##### EXTRACTED TEXT

He also denied claims of ballots going missing or not being distributed, saying a security firm was hired to make sure ballots received got where they needed to be.
Additionally, he said work was done to make sure every member who had reported not receiving their ballot had the non-receipt of their ballots by the party confirmed and more than 1,000 ballots went out again after this on top of the polling places that were set up on the campaign’s last day.
“That’s not being disorganized,” Orle said.
However, Orle later admitted that not all people entitled to ballots received them because they didn’t end up in the party’s database.
“No system is perfect, but ours was very far away from inept or disorganized and that there was no one who was deliberately disenfranchised through this process,” he said.
Asked if he was concerned that some might not find the results of the race legitimate, Isleifson wasn’t worried.
“With over 16,000 ballots being returned, yeah it’s unfortunate that things happened and some got missed, I think it evens out on both sides of the campaign,” he said. “I think if, for example, there were 100 more ballots out there, it could have easily gone 50-50, so I don’t think it would have (changed) the outcome of the leadership race.”
In the comments of the YouTube livestream of the event, a couple of viewers expressed frustration that their preferred candidate, Ken Lee, was not approved by the party to be on the final ballot.
Frustration over the pandemic also boiled over at points. “Go get your sixth booster Karl,” one user wrote, to which another replied “go take more horse dewormer Chad.”
Apart from the leadership race, the Progressive Conservatives are currently facing sagging poll numbers after 19 months of managing the COVID-19 pandemic and bringing in controversial policies like the now-dead Bill 64, which would have eliminated the province’s elected school boards and reshaped the education system.
The new leader has approximately two years to reverse their party’s fortunes as the Manitoba NDP look to take advantage of the situation and return to power after losing the 2016 provincial election.
Beyond the lingering effects of the COVID-19 pandemic, the leader will also have to tackle labour issues with the University of Manitoba’s faculty threatening to strike and the Pallister-era public sector wage freeze getting reinstated by a federal court.

##########

-- REQUIRED WORK --
Continue the article on the Manitoba Progressive Conservative leadership race, picking up after its final sentence about the issues facing the new leader.

##### MATERIAL SUPPLIED

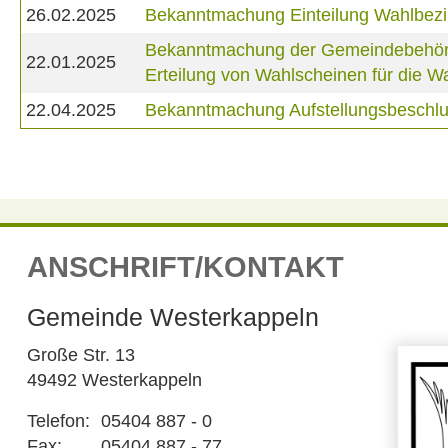
26.02.2025
Bekanntmachung Einteilung Wahlbezi
Bekanntmachung der Gemeindebehörde 
22.01.2025
Erteilung von Wahlscheinen für die
22.04.2025
Bekanntmachung Aufstellungsbeschlus
ANSCHRIFT/KONTAKT
Gemeinde Westerkappeln
Große Str. 13
49492 Westerkappeln
Telefon:
05404 887 - 0
Fax:
05404 887 - 77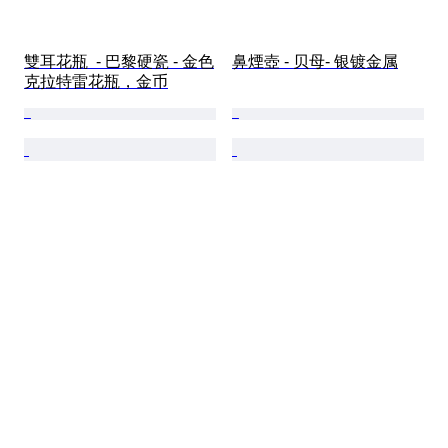
雙耳花瓶  - 巴黎硬瓷 - 金色
鼻煙壺 - 贝母- 银镀金属
克拉特雷花瓶，金币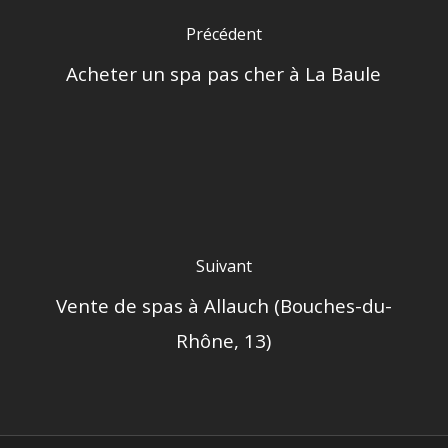
Précédent
Acheter un spa pas cher à La Baule
Suivant
Vente de spas à Allauch (Bouches-du-
Rhône, 13)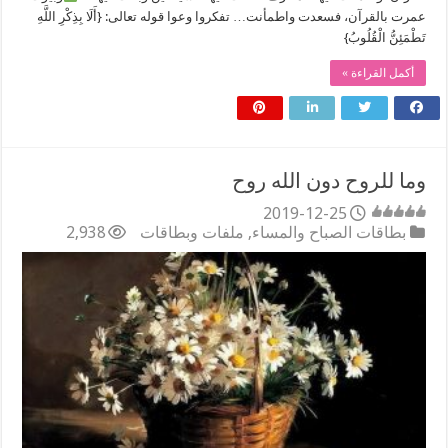
عمرت بالقرآن، فسعدت واطمأنت… تفكروا وعوا قوله تعالى: {أَلَا بِذِكْرِ اللَّهِ
تَطْمَئِنُّ الْقُلُوبُ}
أكمل القراءة »
وما للروح دون الله روح
2019-12-25
بطاقات الصباح والمساء
,
ملفات وبطاقات
2,938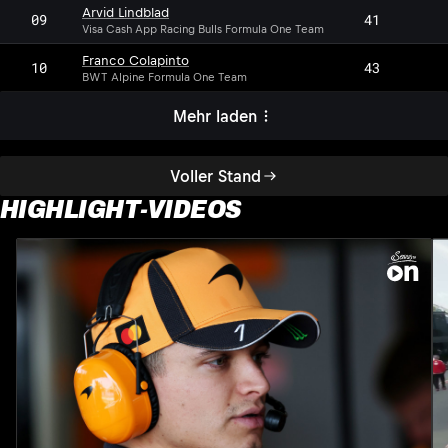
Arvid Lindblad
09
41
Visa Cash App Racing Bulls Formula One Team
Franco Colapinto
10
43
BWT Alpine Formula One Team
Mehr laden
Voller Stand
HIGHLIGHT-VIDEOS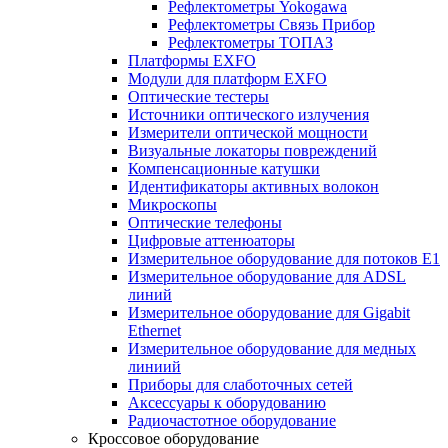
Рефлектометры Yokogawa
Рефлектометры Связь Прибор
Рефлектометры ТОПАЗ
Платформы EXFO
Модули для платформ EXFO
Оптические тестеры
Источники оптического излучения
Измерители оптической мощности
Визуальные локаторы повреждений
Компенсационные катушки
Идентификаторы активных волокон
Микроскопы
Оптические телефоны
Цифровые аттенюаторы
Измерительное оборудование для потоков Е1
Измерительное оборудование для ADSL
линий
Измерительное оборудование для Gigabit
Ethernet
Измерительное оборудование для медных
линиий
Приборы для слаботочных сетей
Аксессуары к оборудованию
Радиочастотное оборудование
Кроссовое оборудование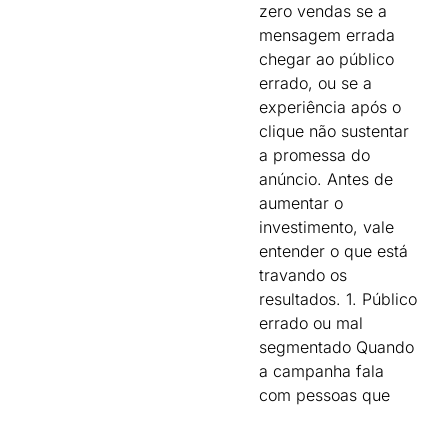
zero vendas se a
mensagem errada
chegar ao público
errado, ou se a
experiência após o
clique não sustentar
a promessa do
anúncio. Antes de
aumentar o
investimento, vale
entender o que está
travando os
resultados. 1. Público
errado ou mal
segmentado Quando
a campanha fala
com pessoas que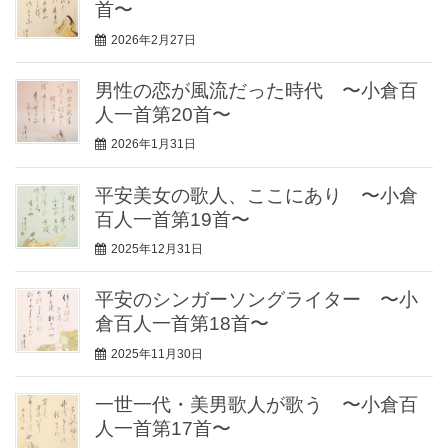
首〜
2026年2月27日
男性の恋が風流だった時代 〜小倉百
人一首第20首〜
2026年1月31日
平安美女の歌人、ここにあり 〜小倉
百人一首第19首〜
2025年12月31日
平安のシンガーソングライター 〜小
倉百人一首第18首〜
2025年11月30日
一世一代・美男歌人が歌う 〜小倉百
人一首第17首〜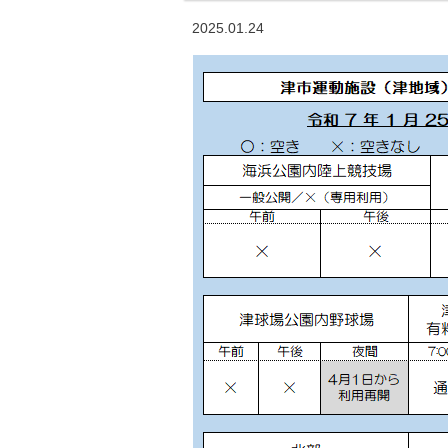
2025.01.24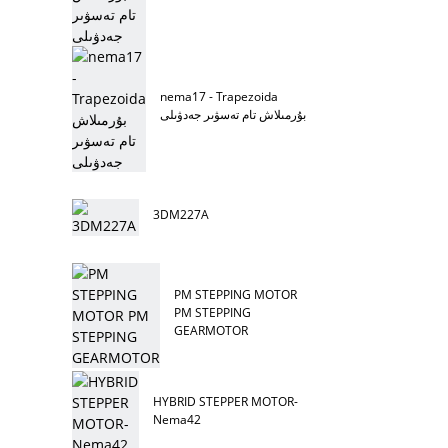
nema17 - Trapezoida
بۇرمىلاش تام تەسۋىر جەدۋىلى
3DM227A
PM STEPPING MOTOR
PM STEPPING
GEARMOTOR
HYBRID STEPPER MOTOR-
Nema42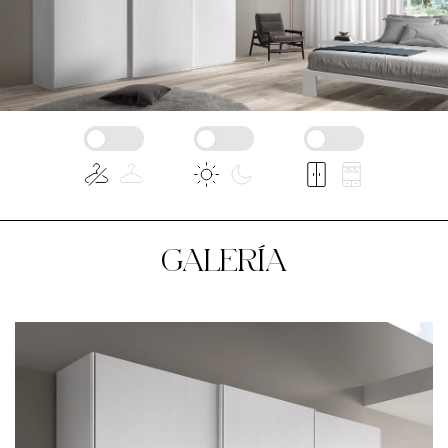
GALERÍA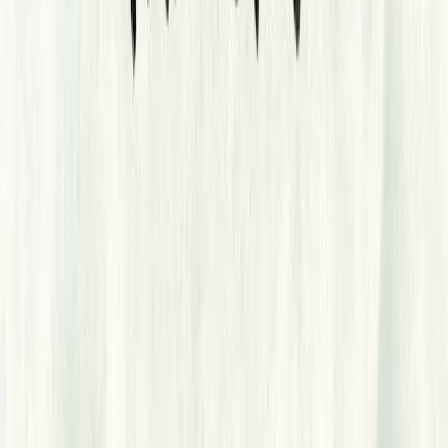
Εκδόσεις
Ίκαρος
Ξεκίνα εδώ
Άκουσε το στο App
Διάρκεια
15ω 13λ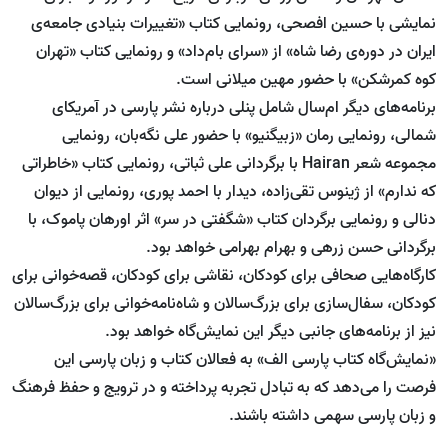
نمایشی با حسین افصحی، رونمایی کتاب «تغییرات بنیادی جامعه‌ی
ایران در دوره‌ی رضا شاه» از «سرای بام‌داد» و رونمایی کتاب «تهران
کوه کمرشکن» با حضور مهین میلانی است.
برنامه‌های دیگر ام‌سال شامل پنلی درباره نشر پارسی در آمریکای
شمالی، رونمایی رمان «زبیگنیو» با حضور علی نگه‌بان، رونمایی
مجموعه شعر Hairan با برگردانی علی ثباتی، رونمایی کتاب «خاطراتی
که ندارم» از ژینوس تقی‌زاده، دیدار با احمد پوری، رونمایی از دیوان
دنالی و رونمایی برگردان کتاب «شگفتی در سر» اثر اورهان پاموک، با
برگردانی حسن زرهی و بهرام بهرامی خواهد بود.
کارگاه‌هایی صحافی برای کودکان، نقاشی برای کودکان، قصه‌خوانی برای
کودکان، سفال‌سازی برای بزرگ‌سالان و شاه‌نامه‌خوانی برای بزرگ‌سالان
نیز از برنامه‌های جانبی دیگر این نمایش‌گاه خواهد بود.
«نمایش‌گاه کتاب پارسی الف» به فعالان کتاب و زبان پارسی این
فرصت را می‌دهد که به تبادل تجربه پرداخته و در ترویج و حفظ فرهنگ
و زبان پارسی سهمی داشته باشند.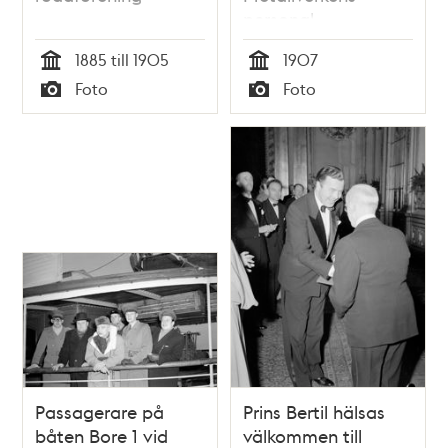
personal
1885 till 1905
1907
Tid
Tid
Foto
Foto
Typ
Typ
Passagerare på
Prins Bertil hälsas
båten Bore 1 vid
välkommen till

##########

-- RESULT OF THE TASK --
On climate change, the new leader will need to decide how to proceed after a federal court ruled against Manitoba’s challenge to the federal government’s carbon tax backstop.
Earlier this week, Stefanson indicated that she would not seek to appeal the result and instead seek a more collaborative solution with the federal government.
Helwer, who endorsed Stefanson, declined to comment, writing in an email to the Sun “I think it is the premier-elect’s day, so I will leave the comments to her.”
The Sun requested to speak with the premier-designate, but a spokesperson said it would have to wait until Stefanson’s next media availability, which would likely be early in the upcoming week.
While Manitoba Liberal Leader Dougald Lamont congratulated Stefanson on becoming the first female premier, he pointed out that the Liberals first had a female leader 35 years ago and have had several over the years.
“While having a woman Premier is historic for Manitoba, we have seen no indication of any meaningful change in direction from a party that voted in total lockstep with the former Premier,” Lamont wrote in a statement.
“Our health-care system and our public finances are in a shambles, the PCs burned bridges with Indigenous people, and every single PC MLA was a cheerleader for Bill 64, which would have ruined our public school system. Under Brian Pallister, the PCs drove our province into a ditch, to routine standing ovations from Heather Stefanson and the rest of the PC caucus. They have a lot to answer for, and it’s clear they’re not willing to accept responsibility for everything they’ve bungled over the last six years.”